Esta hecha así, su cabeza y su cuerpo, cualquier cosa que la toca participa en el acto, indefectiblemente, de esta hermosura.

  Ella, Betty Fernández, recibía, tenia un "día". Allá fuimos alguna vez. En una ocasión estaba Drieu la Rochelle. Padecía visiblemente de orgullo, hablaba poco para no condescender, con una voz forzada, en una lengua como traducida, penosa. Quizá también estuviera Brasillach pero no lo recuerdo, lo lamento. Sartre nunca estaba. Había poetas de Montparnasse pero ya no recuerdo ningún nombre, nada. No había alemanes. No se hablaba de política. Se hablaba de literatura. Ramón Fernández hablaba de Balzac. Le habríamos escuchado hasta el final de las noches. Hablaba con un saber casi olvidado por completo del que no debía quedar casi nada verificable. Daba pocos datos, mas bien opiniones, hablaba de Balzac como hubiera podido hacerlo de si mismo, como si alguna vez hubiera intentado ser eso, Balzac. Ramón Fernández poseía una cortesía sublime incluso en la cultura, una manera esencial y a la vez transparente de servirse del conocimiento sin nunca hacer sentir su obligación, su peso. Era una persona sincera. Encontrarle por la calle, en un café, siempre era una fiesta, se sentían feliz de verte, y era verdad, le saludaba a uno con placer. Buenos días ¿todo bien? Así, a la inglesa, sin coma, riendo y mientras duraba su risa la broma se convertía en la guerra misma, al igual que todo el sufrimiento necesario que se deriva de ella, tanto la Resistencia como el Colaboracionismo, tanto el hambre como el frío, tanto el martirio como la infamia.

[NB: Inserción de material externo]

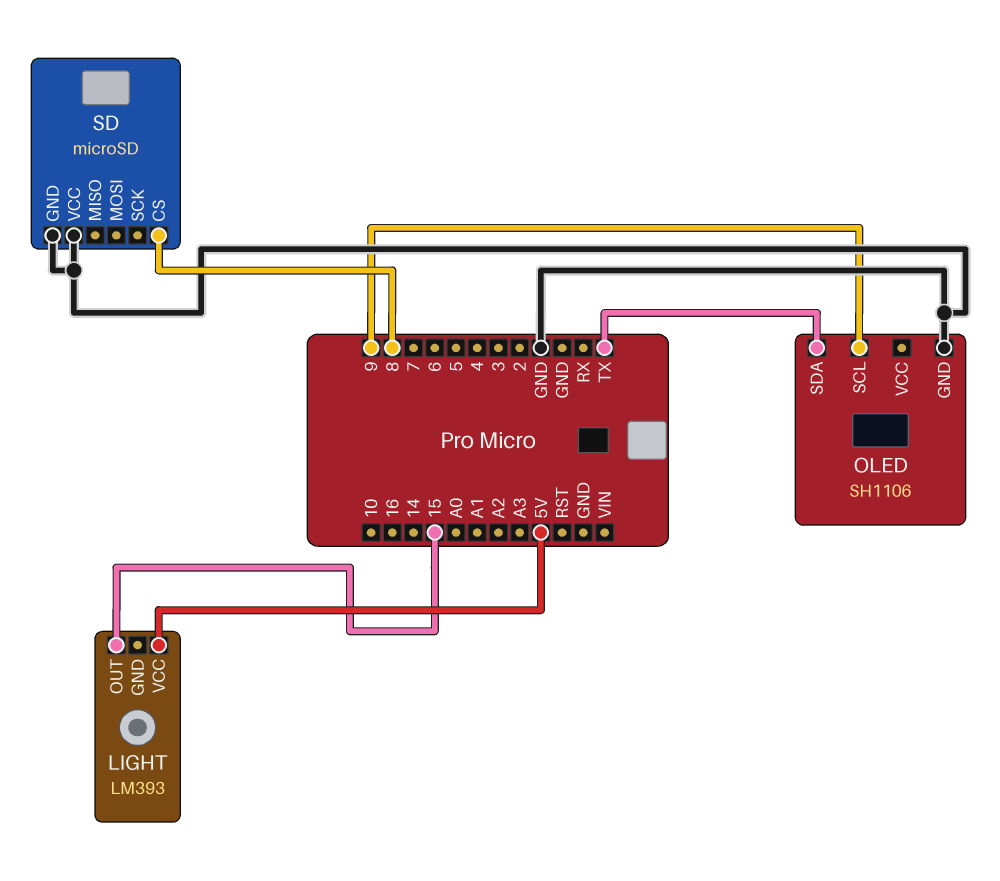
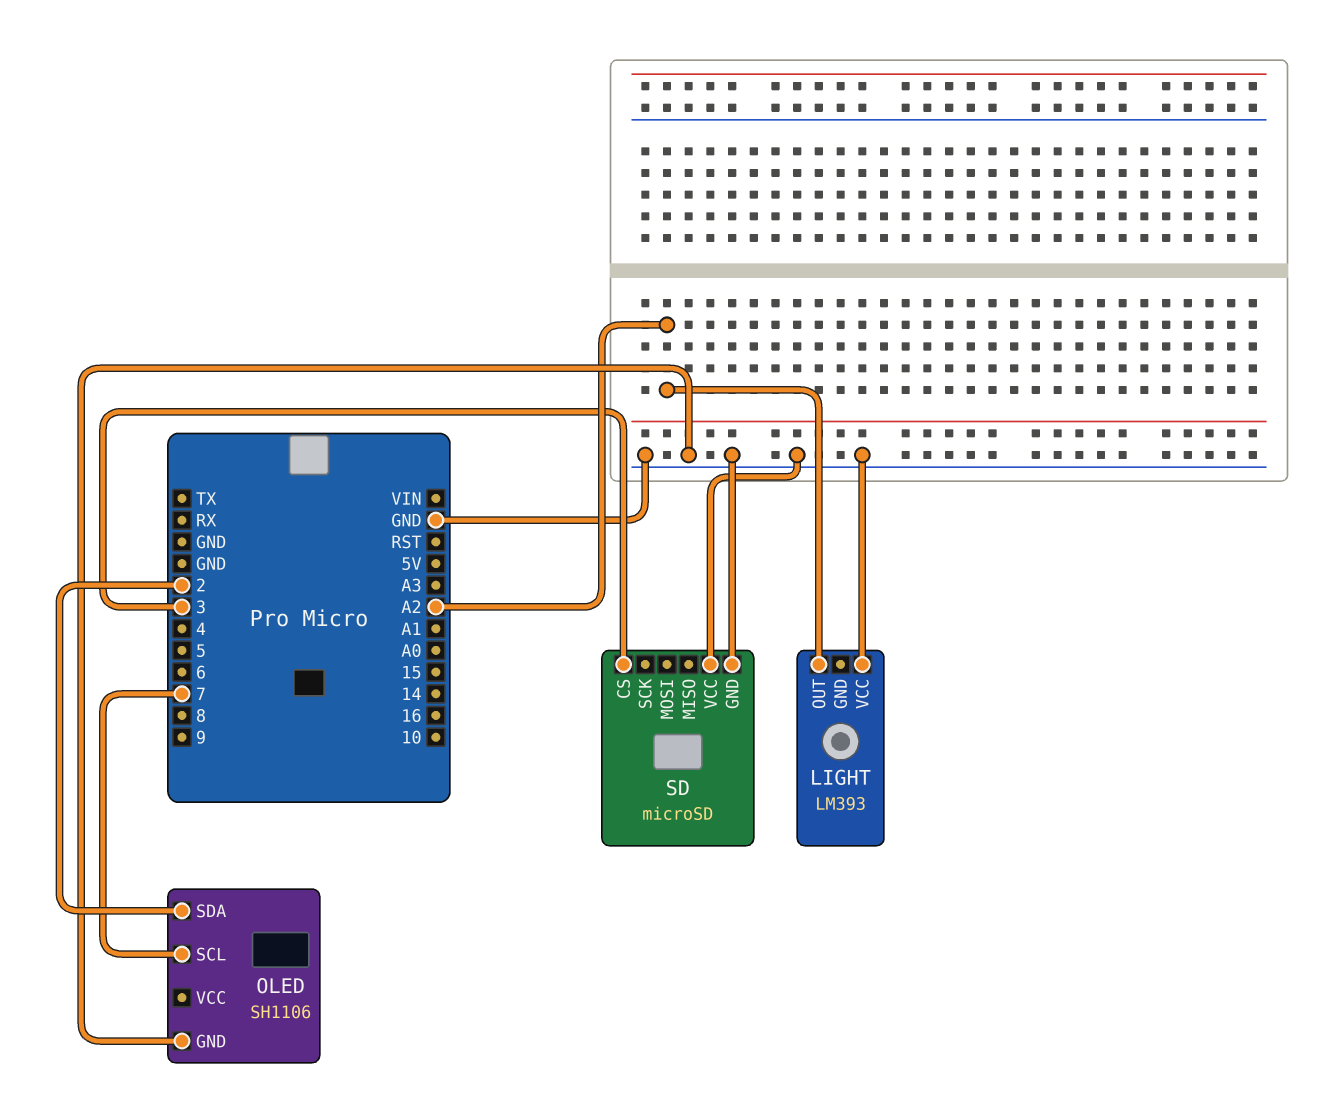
LIGHT pin OUT: 15 -> A2
LIGHT pin VCC: 5V -> GND
OLED pin SCL: 9 -> 7
OLED pin SDA: TX -> 2
SD pin CS: 8 -> 3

     Betty Fernandez solo hablaba de la gente, de quienes veía por la calle o de quienes conocía, de como iban, de cosas que quedaban por vender en los escaparates, de los repartos de los excedentes de leche, de pescado, de tranquilizadoras soluciones a las escaseces, al frío, al hambre constante, siempre estaba en los detalles prácticos de la existencia, se limitaba a eso, siempre con una atenta amistad, muy fiel y muy tierna. Colaboracionistas, los Fernández. Y yo, dos años después de la guerra, miembro del P.C.F. La equivalencia es absoluta, definitiva. Es lo mismo, la misma piedad, la misma llamada de socorro, la misma superstición, digamos, que consiste en creer en la solución política del problema personal. También ella, Betty Fernández, contemplaba las calles vacías de la ocupación alemana, contemplaba París, las plazas de las catalpas en flor como esa otra mujer, Marie-Claude Carpenter. También tenia sus días de recepción.